4. The method of claim 1, wherein said three-dimensionally coating comprises performing at least one of atomic layer deposition, chemical vapor deposition, physical vapor deposition, electrochemical deposition, electroless deposition or sintering.

5. The method of claim 1, wherein said coating material comprises an electrically conductive material.

6. The method of claim 1, wherein said coating material comprises at least one of nickel phosphorous, nickel molybdenum phosphorous or a metal.

7. The method of claim 1, wherein said three-dimensionally coating comprises depositing at least two coating layers successively.

8. The method of claim 1, wherein said depositing a porous metal comprises performing a plasma-based deposition.

9. The method of claim 1, further comprising structuring said porous metal layer prior to said three-dimensionally coating.

10. An apparatus, comprising:

a porous metal deposition station to deposit a porous metal layer on a substrate, and

a coating station to three-dimensionally coat said porous metal layer.

11. The apparatus of claim 10, further comprising a structuring station to structure said porous metal layer.

12. The apparatus of claim 11, wherein said structuring station is to receive substrates from said porous metal deposition station and to provide substrates to said coating station.

13. The apparatus of claim 10, wherein said coating station is configured to perform one or more of an atomic layer deposition, a chemical vapor deposition, a physical vapor deposition, an electrochemical deposition, an electroless deposition or a sintering.

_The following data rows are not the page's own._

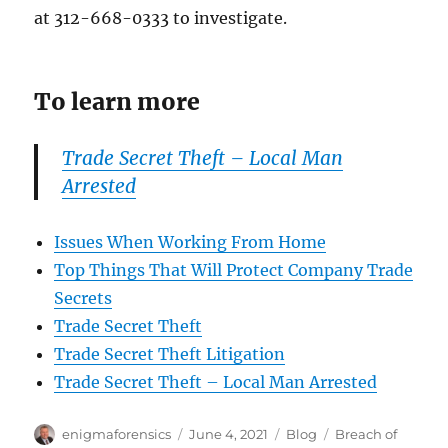
at 312-668-0333 to investigate.
To learn more
Trade Secret Theft – Local Man
Arrested
Issues When Working From Home
Top Things That Will Protect Company Trade
Secrets
Trade Secret Theft
Trade Secret Theft Litigation
Trade Secret Theft – Local Man Arrested
Author
Posted
Categories
Tags
enigmaforensics
June 4, 2021
Blog
Breach of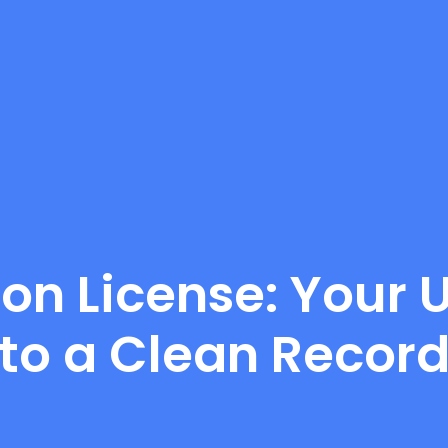
 on License: Your
to a Clean Recor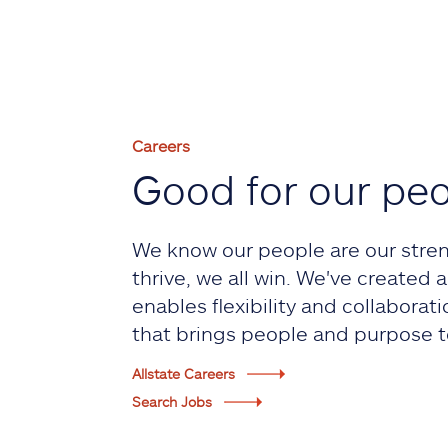
Careers
Good for our pe
We know our people are our stre
thrive, we all win. We've created
enables flexibility and collaborati
that brings people and purpose t
Allstate Careers
Search Jobs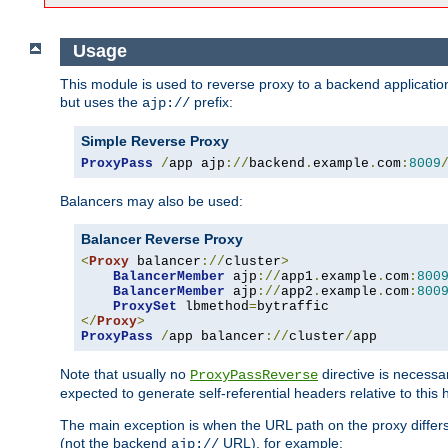
Usage
This module is used to reverse proxy to a backend applicatio
but uses the
prefix:
ajp://
Simple Reverse Proxy
ProxyPass
/
app ajp
://
backend
.
example
.
com
:
8009
Balancers may also be used:
Balancer Reverse Proxy
<
Proxy
 balancer
://
cluster
>
BalancerMember
 ajp
://
app1
.
example
.
com
:
800
BalancerMember
 ajp
://
app2
.
example
.
com
:
800
ProxySet
 lbmethod
=
</
Proxy
>
ProxyPass
/
app balancer
://
cluster
/
app
Note that usually no
directive is necessa
ProxyPassReverse
expected to generate self-referential headers relative to this 
The main exception is when the URL path on the proxy differs 
(not the backend
URL), for example:
ajp://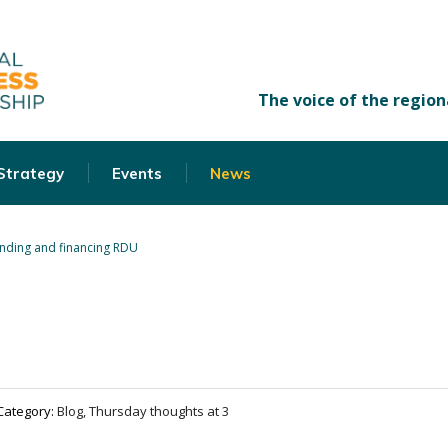
 Strategy
Events
News
nding and financing RDU
Category:
Blog, Thursday thoughts at 3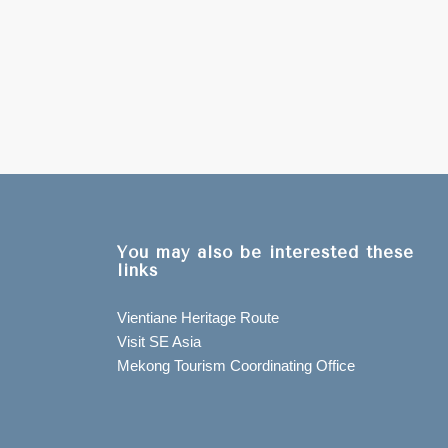
You may also be interested these
links
Vientiane Heritage Route
Visit SE Asia
Mekong Tourism Coordinating Office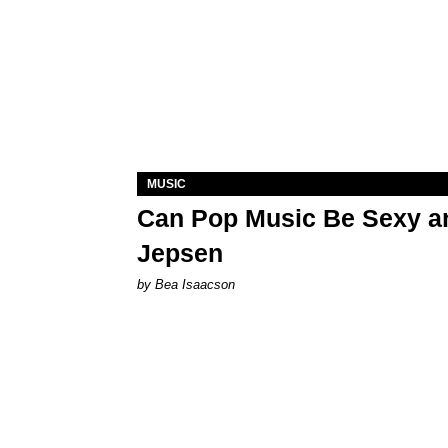
MUSIC
Can Pop Music Be Sexy an
Jepsen
by Bea Isaacson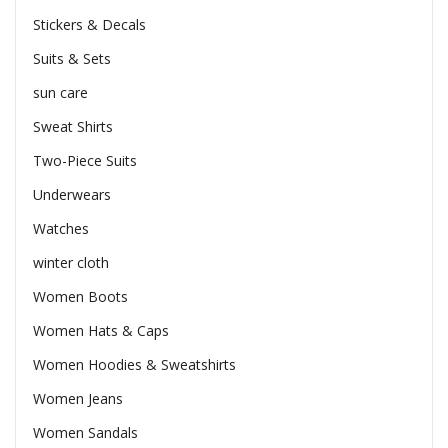
Stickers & Decals
Suits & Sets
sun care
Sweat Shirts
Two-Piece Suits
Underwears
Watches
winter cloth
Women Boots
Women Hats & Caps
Women Hoodies & Sweatshirts
Women Jeans
Women Sandals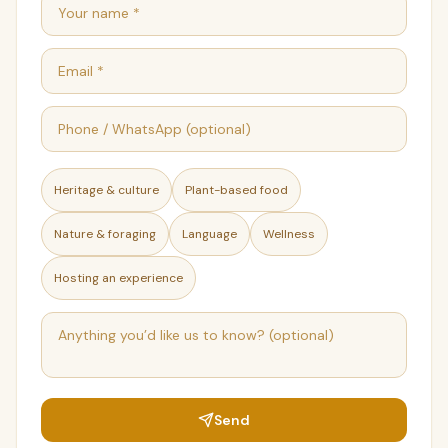
Heritage & culture
Plant-based food
Nature & foraging
Language
Wellness
Hosting an experience
Send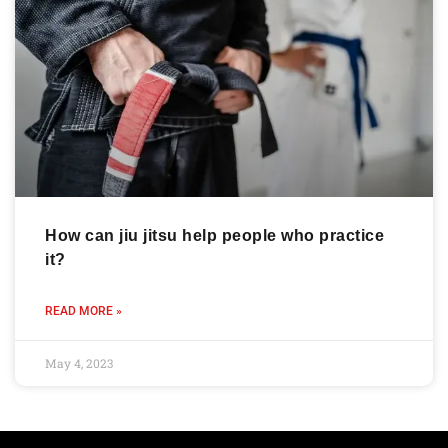
How can jiu jitsu help people who practice
it?
READ MORE »
May 4, 2023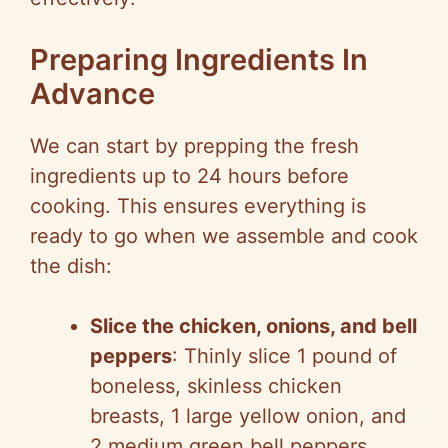
Preparing Ingredients In
Advance
We can start by prepping the fresh
ingredients up to 24 hours before
cooking. This ensures everything is
ready to go when we assemble and cook
the dish:
Slice the chicken, onions, and bell
peppers
: Thinly slice 1 pound of
boneless, skinless chicken
breasts, 1 large yellow onion, and
2 medium green bell peppers.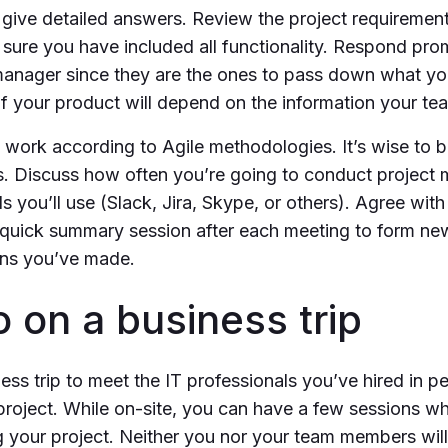
d give detailed answers. Review the project requireme
 sure you have included all functionality. Respond pro
manager since they are the ones to pass down what yo
 your product will depend on the information your te
work according to Agile methodologies. It’s wise to
ns. Discuss how often you’re going to conduct project
 you’ll use (Slack, Jira, Skype, or others). Agree with
quick summary session after each meeting to form ne
ons you’ve made.
o on a business trip
ess trip to meet the IT professionals you’ve hired in pe
project. While on-site, you can have a few sessions whe
g your project. Neither you nor your team members will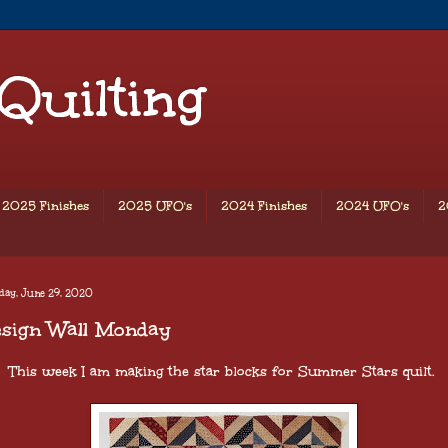
 Quilting
2025 Finishes
2025 UFO's
2024 Finishes
2024 UFO's
2
day, June 29, 2020
esign Wall Monday
This week I am making the star blocks for Summer Stars quilt.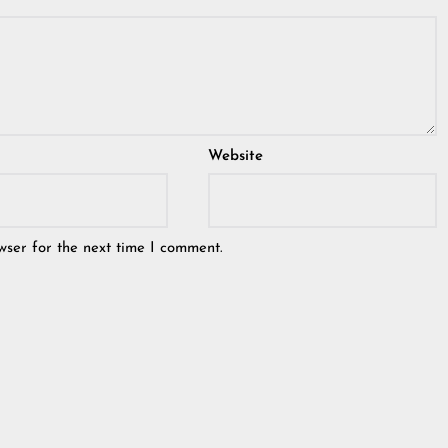
Website
wser for the next time I comment.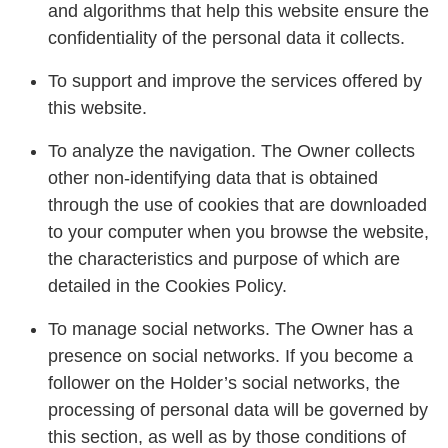
and algorithms that help this website ensure the
confidentiality of the personal data it collects.
To support and improve the services offered by
this website.
To analyze the navigation. The Owner collects
other non-identifying data that is obtained
through the use of cookies that are downloaded
to your computer when you browse the website,
the characteristics and purpose of which are
detailed in the Cookies Policy.
To manage social networks. The Owner has a
presence on social networks. If you become a
follower on the Holder’s social networks, the
processing of personal data will be governed by
this section, as well as by those conditions of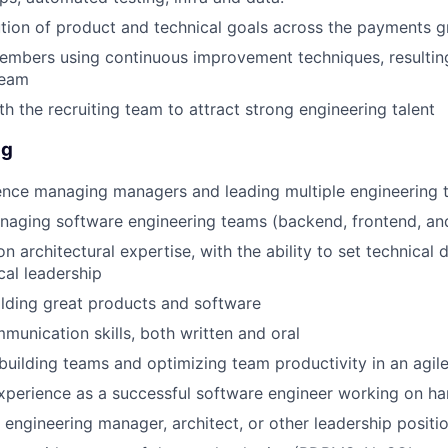
tion of product and technical goals across the payments 
EVENTS
mbers using continuous improvement techniques, resulting
team
th the recruiting team to attract strong engineering talent
SECTORS
ng
ence managing managers and leading multiple engineering
aging software engineering teams (backend, frontend, and/
 architectural expertise, with the ability to set technical 
cal leadership
ilding great products and software
unication skills, both written and oral
building teams and optimizing team productivity in an agil
xperience as a successful software engineer working on h
 engineering manager, architect, or other leadership positi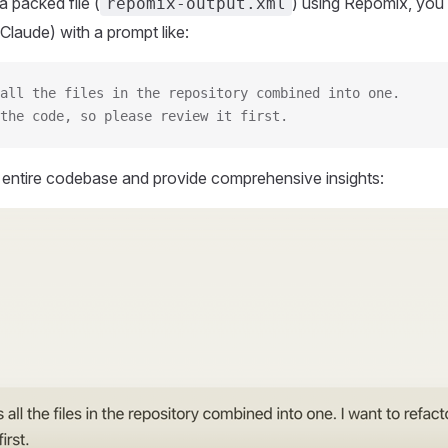
 packed file (
) using Repomix, you 
repomix-output.xml
Claude) with a prompt like:
all the files in the repository combined into one.
the code, so please review it first.
r entire codebase and provide comprehensive insights: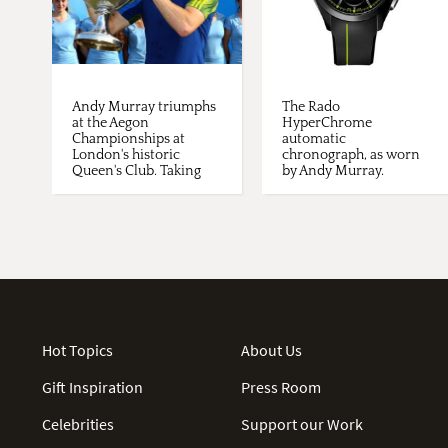
Andy Murray triumphs
The Rado
at the Aegon
HyperChrome
Championships at
automatic
London's historic
chronograph, as worn
Queen's Club. Taking
by Andy Murray.
place just ...
Hot Topics
About Us
Gift Inspiration
Press Room
Celebrities
Support our Work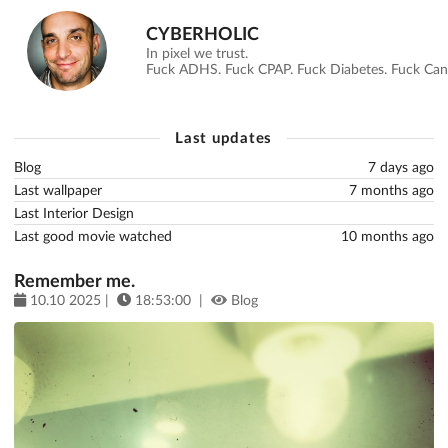
CYBERHOLIC
In pixel we trust.
Fuck ADHS. Fuck CPAP. Fuck Diabetes. Fuck Canc
Last updates
Blog
7 days ago
Last wallpaper
7 months ago
Last Interior Design
Last good movie watched
10 months ago
Remember me.
10.10 2025 |
18:53:00 |
Blog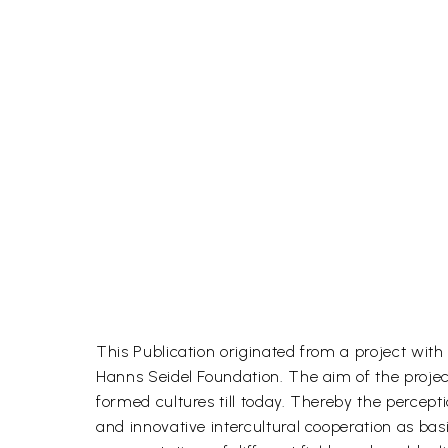
This Publication originated from a project wit
Hanns Seidel Foundation. The aim of the project
formed cultures till today. Thereby the percep
and innovative intercultural cooperation as ba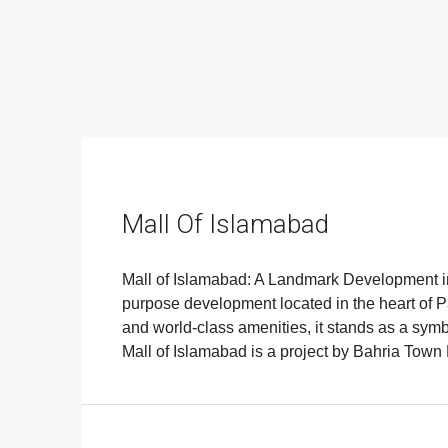
Mall Of Islamabad
Mall of Islamabad: A Landmark Development in 
purpose development located in the heart of Pak
and world-class amenities, it stands as a sym
Mall of Islamabad is a project by Bahria Town Pv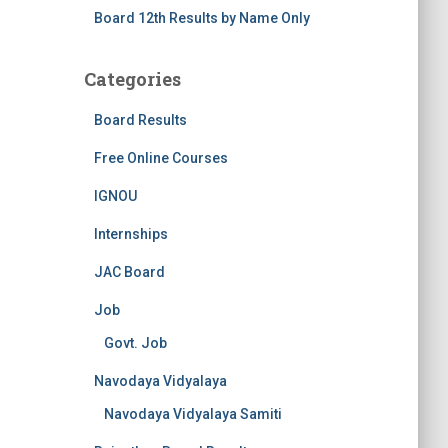
Board 12th Results by Name Only
Categories
Board Results
Free Online Courses
IGNOU
Internships
JAC Board
Job
Govt. Job
Navodaya Vidyalaya
Navodaya Vidyalaya Samiti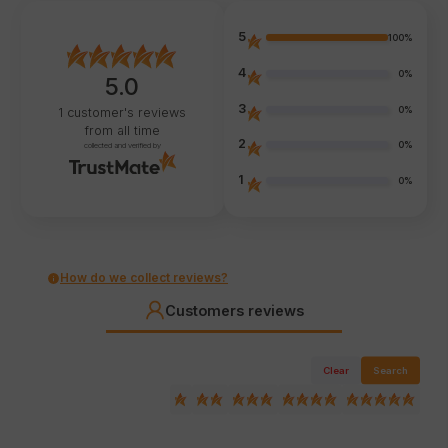
5
100%
4
0%
5.0
3
0%
1
customer's reviews
from all time
2
0%
collected and verified by
1
0%
How do we collect reviews?
Customers reviews
Clear
Search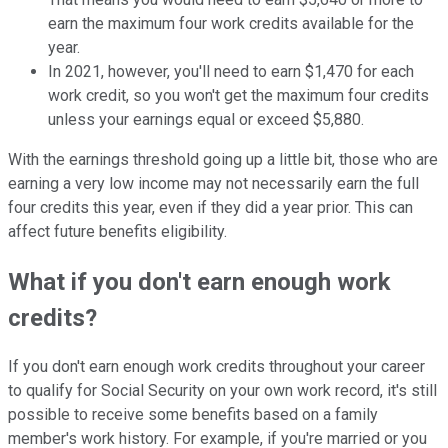
earn the maximum four work credits available for the
year.
In 2021, however, you'll need to earn $1,470 for each
work credit, so you won't get the maximum four credits
unless your earnings equal or exceed $5,880.
With the earnings threshold going up a little bit, those who are
earning a very low income may not necessarily earn the full
four credits this year, even if they did a year prior. This can
affect future benefits eligibility.
What if you don't earn enough work
credits?
If you don't earn enough work credits throughout your career
to qualify for Social Security on your own work record, it's still
possible to receive some benefits based on a family
member's work history. For example, if you're married or you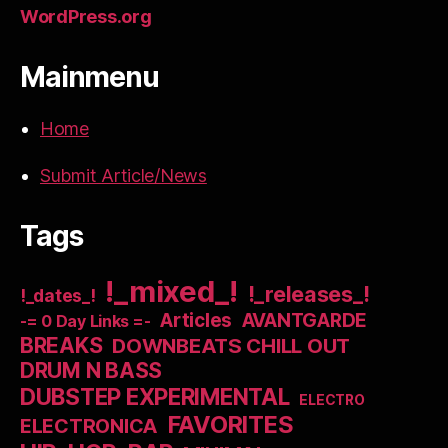
WordPress.org
Mainmenu
Home
Submit Article/News
Tags
!_mixed_!
!_releases_!
!_dates_!
Articles
AVANTGARDE
-= 0 Day Links =-
BREAKS
DOWNBEATS CHILL OUT
DRUM N BASS
DUBSTEP EXPERIMENTAL
ELECTRO
FAVORITES
ELECTRONICA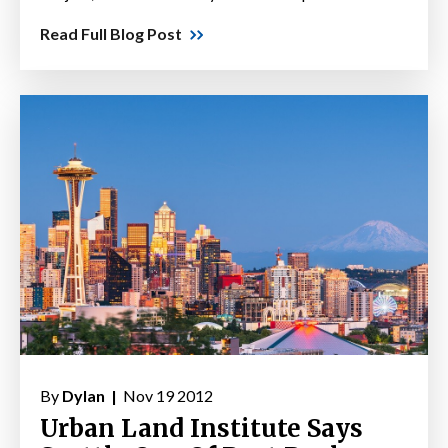
Read Full Blog Post
By
Dylan |
Nov 19 2012
Urban Land Institute Says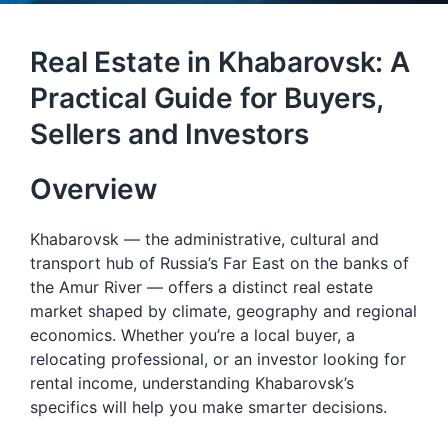
Real Estate in Khabarovsk: A
Practical Guide for Buyers,
Sellers and Investors
Overview
Khabarovsk — the administrative, cultural and
transport hub of Russia’s Far East on the banks of
the Amur River — offers a distinct real estate
market shaped by climate, geography and regional
economics. Whether you’re a local buyer, a
relocating professional, or an investor looking for
rental income, understanding Khabarovsk’s
specifics will help you make smarter decisions.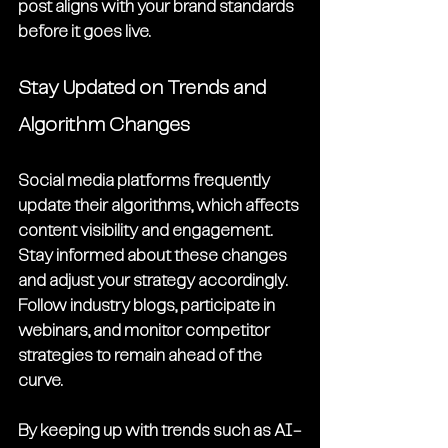
post aligns with your brand standards 
before it goes live.
Stay Updated on Trends and 
Algorithm Changes
Social media platforms frequently 
update their algorithms, which affects 
content visibility and engagement. 
Stay informed about these changes 
and adjust your strategy accordingly. 
Follow industry blogs, participate in 
webinars, and monitor competitor 
strategies to remain ahead of the 
curve.
By keeping up with trends such as AI-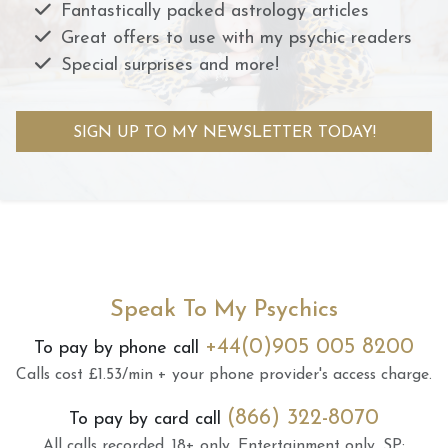
Fantastically packed astrology articles
Great offers to use with my psychic readers
Special surprises and more!
SIGN UP TO MY NEWSLETTER TODAY!
Speak To My Psychics
+44(0)905 005 8200
To pay by phone call
Calls cost £1.53/min + your phone provider's access charge.
(866) 322-8070
To pay by card call
All calls recorded.
18+ only.
Entertainment only.
SP: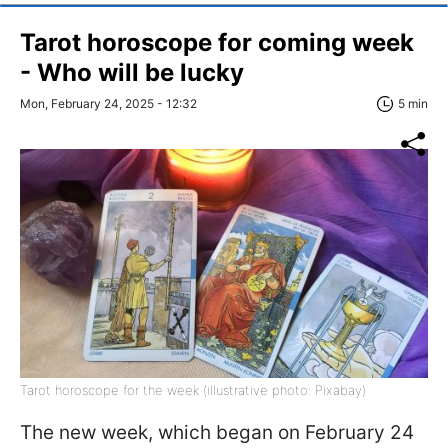
Tarot horoscope for coming week
- Who will be lucky
Mon, February 24, 2025 - 12:32
5 min
Tarot horoscope for the week (illustrative photo: Pixabay)
The new week, which began on February 24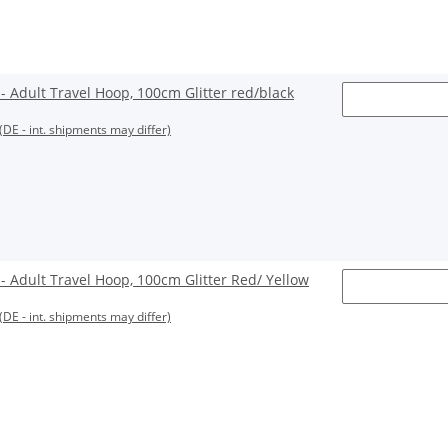
Adult Travel Hoop, 100cm Glitter red/black
(DE - int. shipments may differ)
Adult Travel Hoop, 100cm Glitter Red/ Yellow
(DE - int. shipments may differ)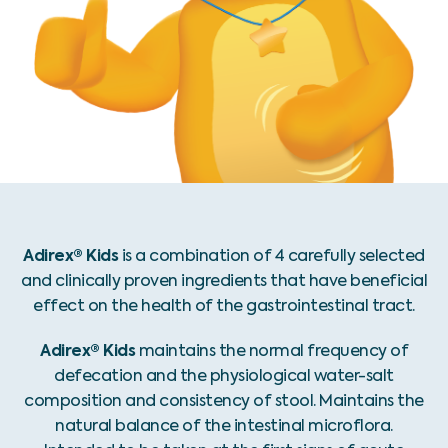
Adirex® Kids
is a combination of 4 carefully selected
and clinically proven ingredients that have beneficial
effect on the health of the gastrointestinal tract.
Adirex® Kids
maintains the normal frequency of
defecation and the physiological water-salt
composition and consistency of stool. Maintains the
natural balance of the intestinal microflora.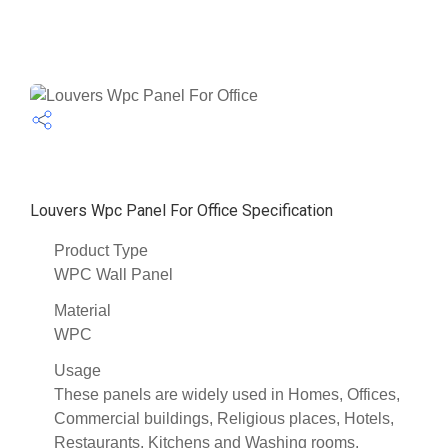
Louvers Wpc Panel For Office Specification
Product Type
WPC Wall Panel
Material
WPC
Usage
These panels are widely used in Homes, Offices,
Commercial buildings, Religious places, Hotels,
Restaurants, Kitchens and Washing rooms.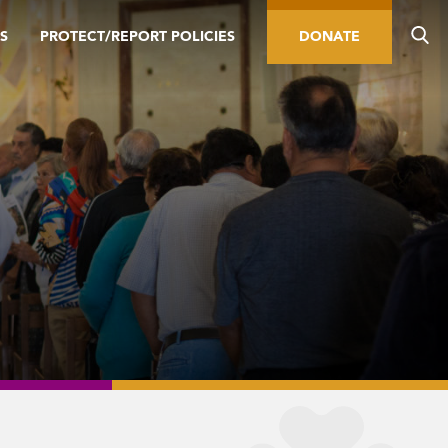
S
PROTECT/REPORT POLICIES
DONATE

14. The apparatus of claim 10, wherein said porous metal deposition comprises a plasma-based porous metal deposition station.

15. A device, comprising:

a substrate,

a porous metal layer, and

a coating layer three-dimensionally coating the porous metal layer.

16. The device of claim 15, wherein said coating layer covers at least 20% of a surface within pores of the porous metal layer.

17. The device of claim 16, wherein said coating layer covers at least 50% of said surface within said pores of said porous metal layer.

18. The device of claim 15, wherein said porous metal comprises copper.

19. The device of claim 15, wherein said coating layer is electrically conducting.

20. The device of claim 15, further comprising a further coating layer coating said coating layer.

21. The device of claim 15, wherein said coating layer comprises at least one of nickel phosphorous, nickel phosphorous molybdenum, an organic material, a silver tin alloy or copper.

22. The device of claim 15, wherein said substrate comprises a semiconductor wafer.

23. The device of claim 22, wherein said semiconductor wafer comprises silicon.

24. The device of claim 15, further comprising a bond wire fixed to said porous metal layer.

25. The device of claim 15, wherein said porous metal layer is structured.